Generating dance from music is a challenging generative task. Firstly, to keep dance and music in synchronization, the resulting dance movements must follow given musical style and beats. Secondly, dance is diverse in nature, that is, the dancing posture can follow every possible movement. Thirdly, the spatial structure of body movement in dance will lead to high complexity, so it's challenging to search for the connections between movements.
To address the above challenges, GrooveNet (Alemi et al., 2017) firstly investigates a variety of audio to movement mapping methods for describing audio information. These methods can provide some line of thought for solving the problem of the task. However, due to the small training dataset, their proposed models lack universal applicability. After that, some methods (Tang et al., 2018; Yalta et al., 2019) also convert the task into a music to dance mapping problem, in which the audio information is input into models through a series of feature extraction and then turned into the required skeleton information. We believe that it's difficult to learn the inner connection of the movements by learning the relationship of the audio than directly.
Based on the above analysis and human dance in reality, three basic observations motivate our research. (i) Important features picked out from audio information have sufficient expressive power. (ii) A series of movements from dancer are inherently coherent. (iii) Some experience is needed to coordinate music and dance movements reasonably. Therefore, the task is no longer a mapping of music to dance, but a fusion of the two based on movement in our proposed model.
In this paper, we take music and initial 2D human skeleton as input. We then combine multiple modal information and use LSTM (Long Short-Term Memory) and MDN(Mixture Density Networks, (Richter, 2003)) to generate 2D skeleton prediction sequence and image prediction sequence of human body. Moreover, convolution blocks are used to generate 3D skeleton from 2D skeleton, thereby obtaining the output dancing movements. Finally, new evaluation metrics are proposed for evaluating the outputs of different modalities and methods.
The contributions of this paper are as follows:
- •
Novel multi-modality dance generation networks are proposed through constructing the correspondence between the visual and the audio cues;
- •
We propose new evaluation metrics of human dance generation, based on which the generation results of different modalities and methods are interpretable.

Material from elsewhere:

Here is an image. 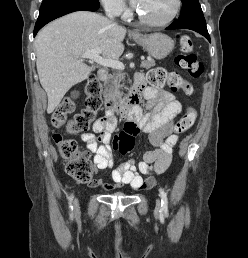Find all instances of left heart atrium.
<instances>
[{"label":"left heart atrium","instance_id":"39dd6f15","mask_svg":"<svg viewBox=\"0 0 248 258\" xmlns=\"http://www.w3.org/2000/svg\"><path fill=\"white\" fill-rule=\"evenodd\" d=\"M139 1H140V0H133V4H134L135 6H138Z\"/></svg>","mask_w":248,"mask_h":258}]
</instances>
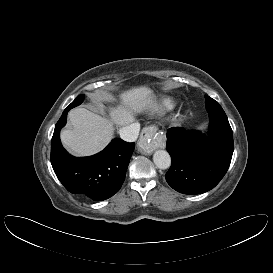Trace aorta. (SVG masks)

TopMultimodal Deep Learning
Each source or form of information can be called a modality. For example, human senses include touch, hearing, sight, and smell; the medium of information includes voice, video, text, etc.; various sensors include radar, accelerometer, etc. With the development of deep learning in recent years, many research hotspots have emerged in the combination of multimodal learning and deep learning. It can be roughly divided into the following directions: Representation, which uses the complementarity between multiple modalities to eliminate the redundancy between modalities, so as to learn better feature representation (Kiros et al., 2014; Mroueh et al., 2017); Translation, which converts the information of one modal into the information of another modal (Peng et al., 2016; Antol et al., 2015); Alignment, to find the correspondence between different modal information branches from the same instance (Meutzner et al., 2017; Neverova et al., 2015); Fusion,to combines the information of multiple modals for classification or regression tasks (Bahdanau et al., 2014; Karpathy & Fei-Fei, 2015). The above tasks are the most basic multimodal deep learning tasks, and also point out the direction for future development.